**What this task involves**
Set down each entry below exactly as it stands.
** Opening Data supplied block **
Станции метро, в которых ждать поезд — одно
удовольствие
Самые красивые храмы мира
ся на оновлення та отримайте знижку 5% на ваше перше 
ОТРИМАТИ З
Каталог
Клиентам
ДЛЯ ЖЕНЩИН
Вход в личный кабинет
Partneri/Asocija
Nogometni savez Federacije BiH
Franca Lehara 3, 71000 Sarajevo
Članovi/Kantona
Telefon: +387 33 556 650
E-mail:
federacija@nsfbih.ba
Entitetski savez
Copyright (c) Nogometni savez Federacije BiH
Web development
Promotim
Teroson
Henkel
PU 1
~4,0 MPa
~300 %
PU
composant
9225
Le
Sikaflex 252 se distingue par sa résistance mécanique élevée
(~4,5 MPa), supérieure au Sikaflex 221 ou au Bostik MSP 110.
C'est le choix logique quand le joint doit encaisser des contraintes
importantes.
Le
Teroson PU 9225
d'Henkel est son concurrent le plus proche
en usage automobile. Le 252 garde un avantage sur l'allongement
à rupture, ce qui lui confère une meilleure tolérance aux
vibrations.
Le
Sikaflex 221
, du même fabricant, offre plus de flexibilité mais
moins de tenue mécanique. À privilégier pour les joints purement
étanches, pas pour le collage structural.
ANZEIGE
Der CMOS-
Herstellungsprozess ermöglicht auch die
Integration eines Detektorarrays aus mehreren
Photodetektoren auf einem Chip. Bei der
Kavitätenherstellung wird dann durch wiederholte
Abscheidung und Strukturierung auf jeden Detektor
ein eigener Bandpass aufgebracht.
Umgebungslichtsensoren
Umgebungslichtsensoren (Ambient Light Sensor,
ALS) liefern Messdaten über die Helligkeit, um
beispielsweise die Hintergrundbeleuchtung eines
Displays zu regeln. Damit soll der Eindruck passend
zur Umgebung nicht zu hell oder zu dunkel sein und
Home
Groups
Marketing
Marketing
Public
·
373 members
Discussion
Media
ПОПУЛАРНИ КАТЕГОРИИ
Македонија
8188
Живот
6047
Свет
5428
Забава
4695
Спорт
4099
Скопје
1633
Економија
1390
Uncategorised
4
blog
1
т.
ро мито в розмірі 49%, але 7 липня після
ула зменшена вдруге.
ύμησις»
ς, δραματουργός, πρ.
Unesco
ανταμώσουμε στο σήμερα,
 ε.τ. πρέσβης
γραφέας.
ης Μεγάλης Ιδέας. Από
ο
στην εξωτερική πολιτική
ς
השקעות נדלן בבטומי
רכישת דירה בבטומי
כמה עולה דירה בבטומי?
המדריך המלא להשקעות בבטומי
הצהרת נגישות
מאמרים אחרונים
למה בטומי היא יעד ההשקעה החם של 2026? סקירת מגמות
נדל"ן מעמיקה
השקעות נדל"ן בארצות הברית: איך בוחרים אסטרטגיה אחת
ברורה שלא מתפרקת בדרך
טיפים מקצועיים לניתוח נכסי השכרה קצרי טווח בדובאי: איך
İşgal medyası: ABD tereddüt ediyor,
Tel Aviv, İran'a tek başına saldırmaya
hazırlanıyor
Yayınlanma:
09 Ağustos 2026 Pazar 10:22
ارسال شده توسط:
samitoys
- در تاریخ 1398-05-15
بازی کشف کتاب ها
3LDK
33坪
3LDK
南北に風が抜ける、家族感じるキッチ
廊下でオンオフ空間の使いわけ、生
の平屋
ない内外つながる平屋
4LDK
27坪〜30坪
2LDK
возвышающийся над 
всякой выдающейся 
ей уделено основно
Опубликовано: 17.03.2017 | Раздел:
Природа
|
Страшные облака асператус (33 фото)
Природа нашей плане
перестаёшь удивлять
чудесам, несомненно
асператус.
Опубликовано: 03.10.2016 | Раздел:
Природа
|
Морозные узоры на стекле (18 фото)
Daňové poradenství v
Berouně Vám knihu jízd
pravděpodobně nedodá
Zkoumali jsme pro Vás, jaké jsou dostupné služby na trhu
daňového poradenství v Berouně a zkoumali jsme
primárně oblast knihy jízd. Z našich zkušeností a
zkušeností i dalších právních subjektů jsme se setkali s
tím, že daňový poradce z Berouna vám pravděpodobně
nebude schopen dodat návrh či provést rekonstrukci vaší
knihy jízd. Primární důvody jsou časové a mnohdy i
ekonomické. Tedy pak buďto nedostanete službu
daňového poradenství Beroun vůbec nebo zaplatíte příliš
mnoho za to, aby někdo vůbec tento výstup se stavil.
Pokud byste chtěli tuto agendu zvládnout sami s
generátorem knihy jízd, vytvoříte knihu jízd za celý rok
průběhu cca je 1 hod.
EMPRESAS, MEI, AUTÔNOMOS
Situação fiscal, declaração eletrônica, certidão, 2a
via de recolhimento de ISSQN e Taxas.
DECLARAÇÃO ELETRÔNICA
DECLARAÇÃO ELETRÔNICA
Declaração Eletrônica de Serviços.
** Closing Data supplied block **
**Reply to the exercise**
Станции метро, в которых ждать поезд — одно
удовольствие
Самые красивые храмы мира
ся на оновлення та отримайте знижку 5% на ваше перше 
ОТРИМАТИ З
Каталог
Клиентам
ДЛЯ ЖЕНЩИН
Вход в личный кабинет
Partneri/Asocija
Nogometni savez Federacije BiH
Franca Lehara 3, 71000 Sarajevo
Članovi/Kantona
Telefon: +387 33 556 650
E-mail:
federacija@nsfbih.ba
Entitetski savez
Copyright (c) Nogometni savez Federacije BiH
Web development
Promotim
Teroson
Henkel
PU 1
~4,0 MPa
~300 %
PU
composant
9225
Le
Sikaflex 252 se distingue par sa résistance mécanique élevée
(~4,5 MPa), supérieure au Sikaflex 221 ou au Bostik MSP 110.
C'est le choix logique quand le joint doit encaisser des contraintes
importantes.
Le
Teroson PU 9225
d'Henkel est son concurrent le plus proche
en usage automobile. Le 252 garde un avantage sur l'allongement
à rupture, ce qui lui confère une meilleure tolérance aux
vibrations.
Le
Sikaflex 221
, du même fabricant, offre plus de flexibilité mais
moins de tenue mécanique. À privilégier pour les joints purement
étanches, pas pour le collage structural.
ANZEIGE
Der CMOS-
Herstellungsprozess ermöglicht auch die
Integration eines Detektorarrays aus mehreren
Photodetektoren auf einem Chip. Bei der
Kavitätenherstellung wird dann durch wiederholte
Abscheidung und Strukturierung auf jeden Detektor
ein eigener Bandpass aufgebracht.
Umgebungslichtsensoren
Umgebungslichtsensoren (Ambient Light Sensor,
ALS) liefern Messdaten über die Helligkeit, um
beispielsweise die Hintergrundbeleuchtung eines
Displays zu regeln. Damit soll der Eindruck passend
zur Umgebung nicht zu hell oder zu dunkel sein und
Home
Groups
Marketing
Marketing
Public
·
373 members
Discussion
Media
ПОПУЛАРНИ КАТЕГОРИИ
Македонија
8188
Живот
6047
Свет
5428
Забава
4695
Спорт
4099
Скопје
1633
Економија
1390
Uncategorised
4
blog
1
т.
ро мито в розмірі 49%, але 7 липня після
ула зменшена вдруге.
ύμησις»
ς, δραματουργός, πρ.
Unesco
ανταμώσουμε στο σήμερα,
 ε.τ. πρέσβης
γραφέας.
ης Μεγάλης Ιδέας. Από
ο
στην εξωτερική πολιτική
ς
השקעות נדלן בבטומי
רכישת דירה בבטומי
כמה עולה דירה בבטומי?
המדריך המלא להשקעות בבטומי
הצהרת נגישות
מאמרים אחרונים
למה בטומי היא יעד ההשקעה החם של 2026? סקירת מגמות
נדל"ן מעמיקה
השקעות נדל"ן בארצות הברית: איך בוחרים אסטרטגיה אחת
ברורה שלא מתפרקת בדרך
טיפים מקצועיים לניתוח נכסי השכרה קצרי טווח בדובאי: איך
İşgal medyası: ABD tereddüt ediyor,
Tel Aviv, İran'a tek başına saldırmaya
hazırlanıyor
Yayınlanma:
09 Ağustos 2026 Pazar 10:22
ارسال شده توسط:
samitoys
- در تاریخ 1398-05-15
بازی کشف کتاب ها
3LDK
33坪
3LDK
南北に風が抜ける、家族感じるキッチ
廊下でオンオフ空間の使いわけ、生
の平屋
ない内外つながる平屋
4LDK
27坪〜30坪
2LDK
возвышающийся над 
всякой выдающейся 
ей уделено основно
Опубликовано: 17.03.2017 | Раздел:
Природа
|
Страшные облака асператус (33 фото)
Природа нашей плане
перестаёшь удивлять
чудесам, несомненно
асператус.
Опубликовано: 03.10.2016 | Раздел:
Природа
|
Морозные узоры на стекле (18 фото)
Daňové poradenství v
Berouně Vám knihu jízd
pravděpodobně nedodá
Zkoumali jsme pro Vás, jaké jsou dostupné služby na trhu
daňového poradenství v Berouně a zkoumali jsme
primárně oblast knihy jízd. Z našich zkušeností a
zkušeností i dalších právních subjektů jsme se setkali s
tím, že daňový poradce z Berouna vám pravděpodobně
nebude schopen dodat návrh či provést rekonstrukci vaší
knihy jízd. Primární důvody jsou časové a mnohdy i
ekonomické. Tedy pak buďto nedostanete službu
daňového poradenství Beroun vůbec nebo zaplatíte příliš
mnoho za to, aby někdo vůbec tento výstup se stavil.
Pokud byste chtěli tuto agendu zvládnout sami s
generátorem knihy jízd, vytvoříte knihu jízd za celý rok
průběhu cca je 1 hod.
EMPRESAS, MEI, AUTÔNOMOS
Situação fiscal, declaração eletrônica, certidão, 2a
via de recolhimento de ISSQN e Taxas.
DECLARAÇÃO ELETRÔNICA
DECLARAÇÃO ELETRÔNICA
Declaração Eletrônica de Serviços.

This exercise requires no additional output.